• _QUÉ SE PIDE_: Escribe la parte que sigue del texto sobre la globalización neoliberal y los derechos humanos, empezando después de su última oración.

Globalización que ya es de vieja data, desde cuando alboreaba el capitalismo comercial de principios de la modernidad. Sin embargo, durante el siglo XX, y a partir de los gobiernos de Ronald Reagan y Margaret Thatcher, ese capitalismo neoliberal se ha vuelto más extensivo y depredador. Integra, desde el centro, los mercados internos a escala mundial, sobre todo con la deslumbrante informática y la revolución tecnológica en el horizonte de lo global. Y así nivela y mediatiza conciencias, gustos y comportamientos, produciendo esa humanidad de una sola dimensión de la que tan agudamente escribiría Herbert Marcuse.
Ante el panorama anterior las preguntas resultan ineludibles: ¿dónde quedan los derechos humanos? y ¿dónde y cómo pueden estar presentes y exigirse los derechos humanos? Primero, en el campo de los desheredados de la tierra; el de los marginados, en cuanto a salarios, servicios, salud y trabajo. Ese territorio de los sin techo y sin pan; el de la angustiante y terrible (por injusta) migración de pueblos, que hoy se nos presenta cual nuevo Apocalipsis; extraños de la casa que debería ser común. Es decir, nuestra tierra, que hoy en día ya casi ni es nuestra, y que nosotros, por no practicar nuestros deberes, nos estamos acabando.

• _DATOS EN ESTUDIO_:
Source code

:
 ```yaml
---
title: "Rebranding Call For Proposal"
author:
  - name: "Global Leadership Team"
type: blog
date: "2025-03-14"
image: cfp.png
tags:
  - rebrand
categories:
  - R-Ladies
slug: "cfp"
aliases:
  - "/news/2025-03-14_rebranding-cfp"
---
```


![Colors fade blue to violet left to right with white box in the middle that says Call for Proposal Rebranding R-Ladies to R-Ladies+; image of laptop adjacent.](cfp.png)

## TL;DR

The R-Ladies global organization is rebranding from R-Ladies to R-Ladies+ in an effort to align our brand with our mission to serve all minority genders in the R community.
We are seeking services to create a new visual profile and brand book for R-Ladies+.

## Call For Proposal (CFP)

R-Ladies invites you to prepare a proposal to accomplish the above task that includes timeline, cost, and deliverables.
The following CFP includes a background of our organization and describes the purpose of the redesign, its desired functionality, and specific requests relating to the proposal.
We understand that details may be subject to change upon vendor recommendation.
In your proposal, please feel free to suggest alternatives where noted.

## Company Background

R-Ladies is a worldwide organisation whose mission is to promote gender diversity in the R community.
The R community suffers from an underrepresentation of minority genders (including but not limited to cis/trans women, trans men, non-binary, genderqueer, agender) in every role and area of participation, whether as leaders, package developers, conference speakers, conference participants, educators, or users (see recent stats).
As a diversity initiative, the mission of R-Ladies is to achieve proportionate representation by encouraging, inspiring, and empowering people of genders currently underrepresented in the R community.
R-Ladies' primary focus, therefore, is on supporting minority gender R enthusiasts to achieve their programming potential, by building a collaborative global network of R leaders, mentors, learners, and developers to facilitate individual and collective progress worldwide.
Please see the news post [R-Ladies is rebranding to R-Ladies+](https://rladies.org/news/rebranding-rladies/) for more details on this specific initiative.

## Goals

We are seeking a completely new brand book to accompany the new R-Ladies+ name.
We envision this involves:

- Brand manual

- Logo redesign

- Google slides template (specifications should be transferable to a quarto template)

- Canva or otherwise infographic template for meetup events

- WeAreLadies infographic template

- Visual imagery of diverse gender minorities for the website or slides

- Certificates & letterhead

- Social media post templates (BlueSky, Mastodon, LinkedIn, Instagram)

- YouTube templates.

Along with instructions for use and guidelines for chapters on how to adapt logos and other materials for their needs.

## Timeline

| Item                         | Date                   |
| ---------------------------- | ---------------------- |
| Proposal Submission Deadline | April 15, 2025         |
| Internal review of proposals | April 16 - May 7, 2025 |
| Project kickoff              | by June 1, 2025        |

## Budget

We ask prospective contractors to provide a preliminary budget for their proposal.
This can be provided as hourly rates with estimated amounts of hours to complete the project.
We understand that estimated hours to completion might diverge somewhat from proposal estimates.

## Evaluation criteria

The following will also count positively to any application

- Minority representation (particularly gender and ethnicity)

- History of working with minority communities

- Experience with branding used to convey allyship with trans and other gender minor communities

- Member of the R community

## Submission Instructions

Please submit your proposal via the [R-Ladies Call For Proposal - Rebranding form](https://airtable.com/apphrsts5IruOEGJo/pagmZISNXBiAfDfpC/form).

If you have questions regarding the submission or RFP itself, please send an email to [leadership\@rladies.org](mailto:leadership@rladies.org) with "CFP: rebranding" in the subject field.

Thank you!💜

• _RESULTADO OBTENIDO_:
Obligación, por cierto, en primer lugar, de las grandes potencias y no exclusivamente de los individuos, como se nos quiere hacer creer a través del marketing. ¿Dónde queda lo que se ha llamado la “sacralidad de la vida”? Los derechos humanos deben tener hoy en día como principal tarea velar por esta vida de nuestro hábitat diario, sobre todo teniendo en cuenta el deterioro ambiental en todos los campos. Los derechos humanos no pueden considerarse únicamente como derechos del individuo, ni mucho menos quedar subordinados a una lógica donde sólo constituyen armas en defensa de los privilegios de unos cuantos.
En realidad, si los derechos humanos son tales, deben encontrar su ámbito de competencia y realización dentro del continente de lo social-comunitario. De lo contrario quedarían atrapados dentro de la cárcel de la ideología individualista del neoliberalismo y su nada disimulado hedonismo, que sólo puede significar una cosa: ecocidio, la muerte del planeta y la cancelación del futuro para las nuevas generaciones.
Por desgracia, a partir de la modernidad, aunque sin negar sus luces, hemos comenzado a perder el sentido de comunidad. Y tanto más acelerado como terrible ha sido también el advenimiento de ese supuesto nuevo lenguaje de la época neoliberal, que tiene en la tecnociencia y en la informática su rostro más acabado y más grotescamente manipulador. Por consiguiente, la defensa de los derechos humanos en estos tiempos de oscuridad neoliberal es hoy mucho más urgente.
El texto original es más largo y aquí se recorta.